A privatização que se seguiu foi a da ANA (Aeroportos de Portugal) que permitiu ao Estado obter o maior encaixe do programa e deverá ser objeto da próxima auditoria do TdC que vai examinar todas as operações.
Onde fica o interesse estratégico?
“Não obstante os decretos de privatização da EDP e da REN e o acordo de parceria estratégica conterem referências à salvaguarda do interesse nacional, não foi prevista qualquer cláusula de penalização para o seu incumprimento, pelo que, nestes dois processos, não foram tomadas medidas legislativas que acautelassem os interesses estratégicos do Estado português após a conclusão do processo de privatização”. Este tipo de alerta também já foi feito em relação ao caderno de encargos de privatização da TAP.
O regime de salvaguarda dos interesses estratégicos só foi aprovado três anos depois. O governo justificou esta demora com o envolvimento da Comissão Europeia nos trabalhos preparatórios, o que levou a que o regime tivesse várias alterações e versões antes de ser aprovado. O tribunal não questiona só o atraso, mas também o alcance da legislação portuguesa, quando comparada com a generalidade dos regimes em vigor nos países europeus que procuram assegurar os interesses e a segurança nacional. E constata que “a postura do Estado português revela-se menos adequada, quando comparada com a de alguns países europeus que protegem claramente os seus ativos estratégicos”, onde se inclui o setor da energia.

____

Copie fielmente, do texto sobre as privatizações, o trecho que vai de "A privatização que" até "o interesse estratégico?", inclusive. Baseie-se somente no texto acima.

**Segmento de dados:**
____

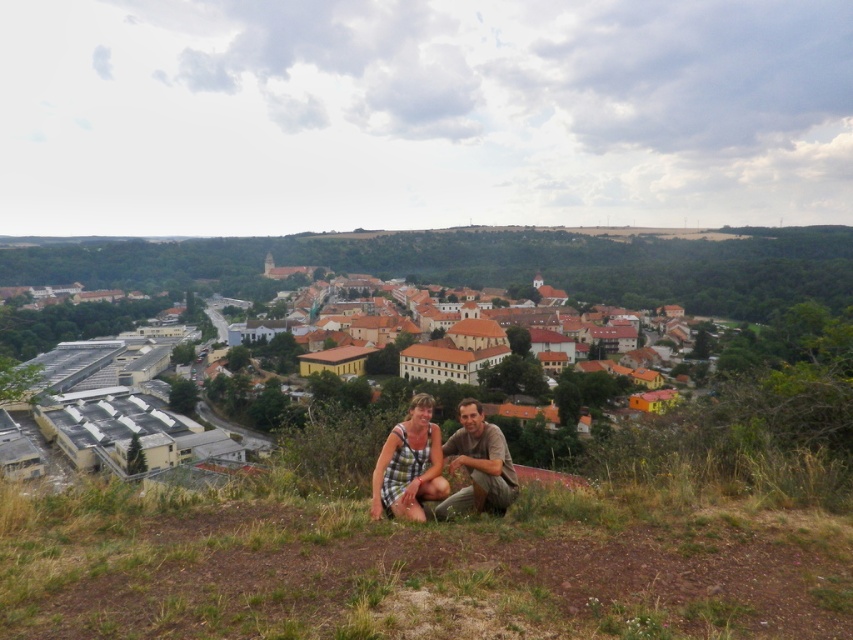
You are a drone operator tasked with capturing aerial footage of the town. Your drone has a maximum flight range of 60 meters from its starting position. If you launch the drone from where the plaid fabric couple at center are sitting, will it be able to reach the brown tiled roofs at center within its range?

The distance between the plaid fabric couple at center and the brown tiled roofs at center is 58.91 meters, which is within the drone operator s 60 meters maximum flight range. Therefore, the drone can reach the brown tiled roofs at center.

You are a photographer planning to take a landscape photo of the town. You notice the brown tiled roofs at center and the plaid fabric couple at center. Which object should you focus on first if you want to capture the most prominent feature in the foreground?

The brown tiled roofs at center should be focused on first because they are taller than the plaid fabric couple at center, making them more prominent in the foreground.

____

**Resultado do exercício:**
A privatização que se seguiu foi a da ANA (Aeroportos de Portugal) que permitiu ao Estado obter o maior encaixe do programa e deverá ser objeto da próxima auditoria do TdC que vai examinar todas as operações.
Onde fica o interesse estratégico?